## WORK INSTRUCTION
Write out the lines from the top of the material through the line with "micrograph of human", exactly and with nothing added.

## EXERCISE MATERIALS
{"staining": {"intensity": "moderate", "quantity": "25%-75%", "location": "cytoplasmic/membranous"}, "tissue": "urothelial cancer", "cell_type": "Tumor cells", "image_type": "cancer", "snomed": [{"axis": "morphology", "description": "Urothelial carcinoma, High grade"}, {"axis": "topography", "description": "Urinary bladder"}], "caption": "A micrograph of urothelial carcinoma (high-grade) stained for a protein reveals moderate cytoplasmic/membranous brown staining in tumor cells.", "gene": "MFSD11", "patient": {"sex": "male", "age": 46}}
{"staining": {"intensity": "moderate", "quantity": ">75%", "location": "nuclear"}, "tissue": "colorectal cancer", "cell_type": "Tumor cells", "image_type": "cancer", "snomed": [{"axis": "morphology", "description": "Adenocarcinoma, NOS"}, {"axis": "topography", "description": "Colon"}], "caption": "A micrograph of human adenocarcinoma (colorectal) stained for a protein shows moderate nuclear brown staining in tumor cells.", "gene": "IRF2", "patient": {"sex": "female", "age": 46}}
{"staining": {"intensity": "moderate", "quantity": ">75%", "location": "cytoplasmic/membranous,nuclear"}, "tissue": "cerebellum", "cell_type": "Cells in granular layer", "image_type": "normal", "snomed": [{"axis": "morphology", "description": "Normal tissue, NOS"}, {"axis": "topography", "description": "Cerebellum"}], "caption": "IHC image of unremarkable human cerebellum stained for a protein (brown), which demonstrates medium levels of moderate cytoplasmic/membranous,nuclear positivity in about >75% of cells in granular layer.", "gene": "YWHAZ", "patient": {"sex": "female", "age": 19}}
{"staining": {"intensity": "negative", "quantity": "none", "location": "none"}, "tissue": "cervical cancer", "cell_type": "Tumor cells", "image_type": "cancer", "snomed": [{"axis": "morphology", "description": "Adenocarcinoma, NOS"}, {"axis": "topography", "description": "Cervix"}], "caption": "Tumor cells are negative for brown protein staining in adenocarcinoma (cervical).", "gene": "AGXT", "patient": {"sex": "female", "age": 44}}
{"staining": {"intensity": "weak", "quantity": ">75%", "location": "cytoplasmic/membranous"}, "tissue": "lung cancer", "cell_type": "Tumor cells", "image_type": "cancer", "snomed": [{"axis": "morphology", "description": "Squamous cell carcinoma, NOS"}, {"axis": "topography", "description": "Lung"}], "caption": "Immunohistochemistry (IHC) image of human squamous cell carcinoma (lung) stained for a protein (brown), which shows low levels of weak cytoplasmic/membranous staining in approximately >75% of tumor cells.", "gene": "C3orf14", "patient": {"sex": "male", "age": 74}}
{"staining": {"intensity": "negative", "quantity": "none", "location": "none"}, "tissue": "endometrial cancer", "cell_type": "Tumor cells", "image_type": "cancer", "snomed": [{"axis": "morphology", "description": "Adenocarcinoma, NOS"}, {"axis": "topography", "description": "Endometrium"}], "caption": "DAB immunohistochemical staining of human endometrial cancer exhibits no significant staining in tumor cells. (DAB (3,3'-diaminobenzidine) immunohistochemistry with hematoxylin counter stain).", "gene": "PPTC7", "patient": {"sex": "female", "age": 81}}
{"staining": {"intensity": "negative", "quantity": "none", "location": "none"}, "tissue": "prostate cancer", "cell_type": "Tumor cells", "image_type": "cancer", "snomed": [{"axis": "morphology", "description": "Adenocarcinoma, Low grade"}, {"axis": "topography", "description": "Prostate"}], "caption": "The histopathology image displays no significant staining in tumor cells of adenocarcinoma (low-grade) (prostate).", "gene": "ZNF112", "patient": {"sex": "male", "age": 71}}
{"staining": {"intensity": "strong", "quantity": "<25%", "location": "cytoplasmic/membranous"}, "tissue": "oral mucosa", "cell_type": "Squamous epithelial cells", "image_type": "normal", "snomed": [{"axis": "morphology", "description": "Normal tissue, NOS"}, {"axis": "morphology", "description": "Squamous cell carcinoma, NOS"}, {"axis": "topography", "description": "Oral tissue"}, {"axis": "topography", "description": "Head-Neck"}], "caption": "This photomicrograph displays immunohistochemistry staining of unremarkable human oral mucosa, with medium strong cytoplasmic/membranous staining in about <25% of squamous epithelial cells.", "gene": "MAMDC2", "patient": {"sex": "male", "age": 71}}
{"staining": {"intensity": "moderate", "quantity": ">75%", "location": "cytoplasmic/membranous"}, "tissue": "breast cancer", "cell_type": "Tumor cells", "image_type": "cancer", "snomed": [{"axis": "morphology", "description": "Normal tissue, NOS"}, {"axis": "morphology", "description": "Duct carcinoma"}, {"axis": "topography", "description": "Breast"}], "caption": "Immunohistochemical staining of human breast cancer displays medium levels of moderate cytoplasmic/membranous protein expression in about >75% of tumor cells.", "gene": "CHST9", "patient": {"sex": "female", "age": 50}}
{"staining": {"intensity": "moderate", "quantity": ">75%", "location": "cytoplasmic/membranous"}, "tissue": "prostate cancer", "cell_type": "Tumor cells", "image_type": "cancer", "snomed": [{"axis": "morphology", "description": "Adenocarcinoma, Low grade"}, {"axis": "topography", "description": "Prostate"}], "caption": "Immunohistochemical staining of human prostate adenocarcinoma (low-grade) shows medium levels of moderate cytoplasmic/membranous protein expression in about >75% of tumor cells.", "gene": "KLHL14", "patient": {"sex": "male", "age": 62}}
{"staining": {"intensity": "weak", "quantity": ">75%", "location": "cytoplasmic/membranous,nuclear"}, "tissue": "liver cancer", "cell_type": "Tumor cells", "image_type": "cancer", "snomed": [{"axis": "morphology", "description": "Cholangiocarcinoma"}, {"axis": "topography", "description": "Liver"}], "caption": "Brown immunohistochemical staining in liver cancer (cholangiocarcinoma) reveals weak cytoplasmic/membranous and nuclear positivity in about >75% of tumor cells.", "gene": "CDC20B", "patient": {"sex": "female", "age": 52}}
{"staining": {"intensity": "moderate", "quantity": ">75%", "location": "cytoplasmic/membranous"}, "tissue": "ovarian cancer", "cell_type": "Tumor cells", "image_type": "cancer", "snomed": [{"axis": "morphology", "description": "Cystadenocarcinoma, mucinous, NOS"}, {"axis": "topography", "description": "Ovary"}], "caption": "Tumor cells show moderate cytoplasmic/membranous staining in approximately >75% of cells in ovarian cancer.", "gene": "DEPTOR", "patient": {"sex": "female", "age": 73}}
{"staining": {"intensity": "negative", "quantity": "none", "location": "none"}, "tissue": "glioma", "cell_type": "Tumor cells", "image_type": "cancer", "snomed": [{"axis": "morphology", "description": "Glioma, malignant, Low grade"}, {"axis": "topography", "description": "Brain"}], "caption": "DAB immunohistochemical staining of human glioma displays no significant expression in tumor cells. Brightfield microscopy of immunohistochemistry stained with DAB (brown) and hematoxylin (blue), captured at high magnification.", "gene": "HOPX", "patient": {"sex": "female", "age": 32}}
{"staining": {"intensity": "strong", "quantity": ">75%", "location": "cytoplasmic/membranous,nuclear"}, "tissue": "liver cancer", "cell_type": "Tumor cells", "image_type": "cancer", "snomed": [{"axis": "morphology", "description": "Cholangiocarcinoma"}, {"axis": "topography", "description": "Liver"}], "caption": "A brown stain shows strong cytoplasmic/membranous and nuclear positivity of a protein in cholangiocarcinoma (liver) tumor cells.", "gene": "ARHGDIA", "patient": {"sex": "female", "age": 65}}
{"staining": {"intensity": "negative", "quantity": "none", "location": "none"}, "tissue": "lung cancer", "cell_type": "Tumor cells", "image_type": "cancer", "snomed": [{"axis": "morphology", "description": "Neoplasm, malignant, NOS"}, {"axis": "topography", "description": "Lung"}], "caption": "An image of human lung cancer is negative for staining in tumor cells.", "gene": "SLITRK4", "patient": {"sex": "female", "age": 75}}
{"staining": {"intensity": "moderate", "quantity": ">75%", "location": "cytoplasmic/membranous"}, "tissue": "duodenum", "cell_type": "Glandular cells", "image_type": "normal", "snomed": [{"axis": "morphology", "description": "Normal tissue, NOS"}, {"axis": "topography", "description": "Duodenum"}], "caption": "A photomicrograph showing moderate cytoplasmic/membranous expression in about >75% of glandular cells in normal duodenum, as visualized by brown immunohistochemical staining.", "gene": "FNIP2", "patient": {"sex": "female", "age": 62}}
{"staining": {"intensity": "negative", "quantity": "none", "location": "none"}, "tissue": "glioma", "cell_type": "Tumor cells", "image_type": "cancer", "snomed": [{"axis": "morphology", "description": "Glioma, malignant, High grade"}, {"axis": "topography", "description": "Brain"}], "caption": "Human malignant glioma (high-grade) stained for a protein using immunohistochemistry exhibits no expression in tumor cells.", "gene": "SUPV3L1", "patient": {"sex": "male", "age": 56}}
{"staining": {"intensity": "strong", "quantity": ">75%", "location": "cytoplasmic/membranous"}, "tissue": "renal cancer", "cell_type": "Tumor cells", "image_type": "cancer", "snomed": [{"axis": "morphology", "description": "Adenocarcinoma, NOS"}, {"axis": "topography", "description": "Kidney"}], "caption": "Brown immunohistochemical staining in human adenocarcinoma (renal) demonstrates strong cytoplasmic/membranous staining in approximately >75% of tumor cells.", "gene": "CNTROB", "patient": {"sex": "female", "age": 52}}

## ANSWER TO THE EXERCISE
{"staining": {"intensity": "moderate", "quantity": "25%-75%", "location": "cytoplasmic/membranous"}, "tissue": "urothelial cancer", "cell_type": "Tumor cells", "image_type": "cancer", "snomed": [{"axis": "morphology", "description": "Urothelial carcinoma, High grade"}, {"axis": "topography", "description": "Urinary bladder"}], "caption": "A micrograph of urothelial carcinoma (high-grade) stained for a protein reveals moderate cytoplasmic/membranous brown staining in tumor cells.", "gene": "MFSD11", "patient": {"sex": "male", "age": 46}}
{"staining": {"intensity": "moderate", "quantity": ">75%", "location": "nuclear"}, "tissue": "colorectal cancer", "cell_type": "Tumor cells", "image_type": "cancer", "snomed": [{"axis": "morphology", "description": "Adenocarcinoma, NOS"}, {"axis": "topography", "description": "Colon"}], "caption": "A micrograph of human adenocarcinoma (colorectal) stained for a protein shows moderate nuclear brown staining in tumor cells.", "gene": "IRF2", "patient": {"sex": "female", "age": 46}}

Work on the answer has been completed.